The Hong Kong Court has power pursuant to section 327 of the Companies (Winding Up and Miscellaneous Provisions) Ordinance (Cap. 32) to wind up a foreign-incorporated company in Hong Kong. Before the Court can exercise its statutory jurisdiction, the following three well known “core requirements”, cited by the Court of Final Appeal in Kam Leung Siu Kwan v Kam Kwan Lai (2015) 18 HKCFAR 501, must be satisfied:
- There must be a sufficient connection with Hong Kong, but it does not necessarily have to consist of the presence of assets within the jurisdiction;
- There must be a reasonable possibility that the winding up order will benefit those applying for it; and
- The court must be able to exercise jurisdiction over one or more persons in the distribution of the company’s assets.
In our previous article “Court of Appeal reaffirms three core requirements to wind up foreign company”, we reported on the decisions of the Court of First Instance and the Court of Appeal in Shandong Chenming Paper Holdings Ltd v Arjowiggins HKK 2 Limited (HCMP 3060/2016 and CACV 158/2017) which concern the second of the core requirements. Shandong Chenming argued that the second core requirement had not been met, namely that the winding up order would not benefit Arjowiggins. There was no controversy regarding the first and third core requirements in this case.
The Court of First Instance (Harris J) held that the second core requirement was satisfied such that the leverage created by the prospect of a winding-up petition would constitute a reasonable prospect of benefit for Arjowiggins. This decision was upheld by the Court of Appeal.
The issue on which Shandong Chenming was granted leave to appeal to the Court of Final Appeal ([2022] HKCFA 11) was a narrow one, concerning the nature of the benefit: whether the Hong Kong Court should exercise its winding-up jurisdiction over foreign companies on the basis that a “benefit” is made out under the second core requirement if such “benefit” does not arise as a consequence of the winding-up order being made, but rather, would only ever be realised if the winding-up order is either avoided or discharged. In other words, is the “leverage” created by the prospect of a winding up order (as opposed to the making of the order) a legitimate form of “benefit”

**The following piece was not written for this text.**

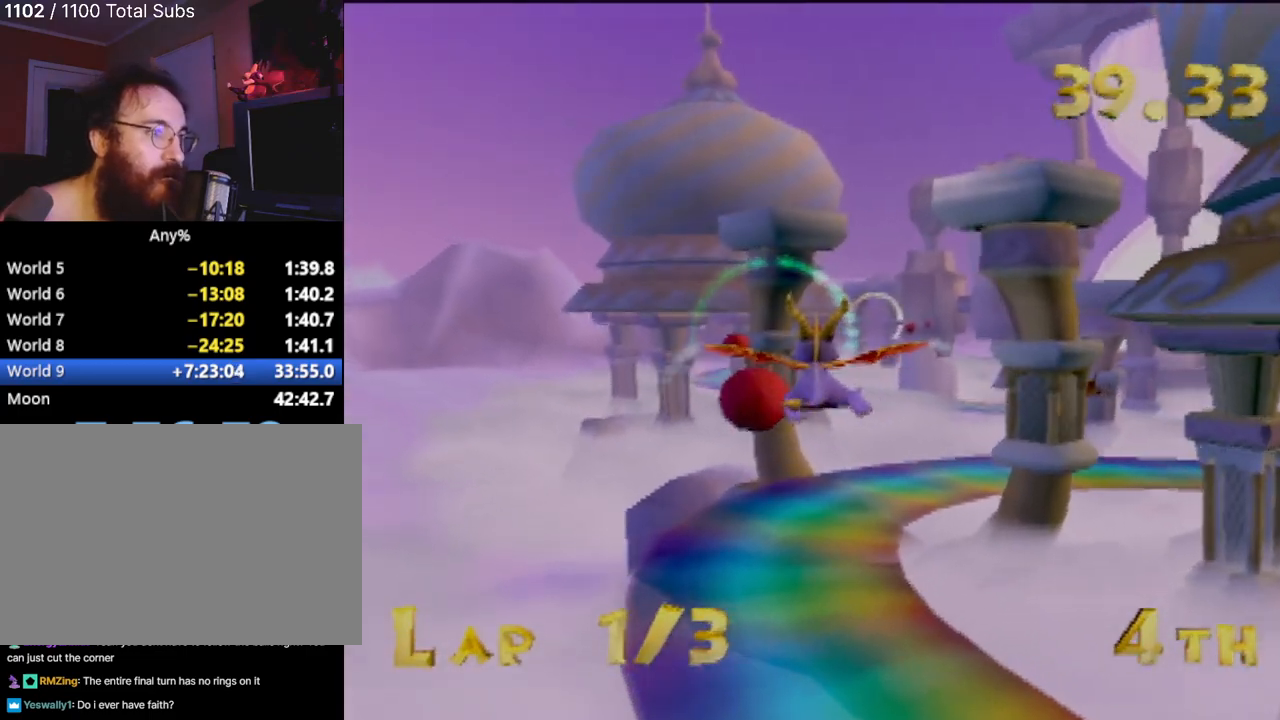
{"buttons": [], "left_stick": "right", "events": [[150, "left_stick", "up"], [284, "left_stick", "center"], [501, "left_stick", "right"]]}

Shandong Chenming argued that the core requirements are jurisdictional restraints, that their rationale is comity, and the accompanying presumption against extra-territoriality. Therefore, the proper interpretation of the core requirements must be informed by their limitations and the principle of non-interference, and in particular that comity militates against accepting leverage as a proper benefit. Shandong Chenming also contended that the second core requirement has always insisted that the benefit referred to has to be a benefit resulting from the making of the winding-up order, and is either money or something convertible into money.
The Court of Final Appeal dismissed Shandong Chenming’s appeal on the basis of the following observations:
- There is no doctrinal justification for confining the relevant benefit narrowly to the distribution of assets by the liquidator in the winding up of the company;
- It is sufficient that the benefit would be enjoyed solely by the petitioner;
- There is also no doctrinal justification requiring the relevant benefit to come from the assets of the company;
- There are cases where even though there was nothing for the liquidator to administer, the courts did not find any difficulty in holding that the second requirement was satisfied, so long as some useful purpose serving the legitimate interest of the petitioner can be identified;
- The benefit need not be monetary or tangible in nature; and
- The fact that a similar result could be achieved by other means does not preclude a particular benefit from being relied upon for the purposes of fulfilling the second requirement.
The Court of Final Appeal confirmed that the leverage created by the prospect of a winding-up (as opposed to the making of a winding-up order) is a legitimate form of benefit under the second core requirement. Indeed, the fact that the adjournment of the winding up petition was ordered on terms, which were complied with, that Shandong Chenming procure the payment of the amount in the statutory demand plus interest, demonstrated the efficacy of the commercial pressure that the presentation of the petition gave rise to. They added that the benefit to the petitioner had to be a real possibility, rather than a theoretical one.
The Court of Final Appeal also stated that the three core requirements above are not statutory provisions, but self-imposed restraints on the exercise of the statutory jurisdiction. They do not preclude the existence of the jurisdiction to wind up foreign-incorporated companies.
Comment
This decision confirms that the second core requirement will likely be relatively easy to satisfy going forward, on the basis that we see it as likely that many petitioners will be able to demonstrate an identical “benefit” as in these proceedings.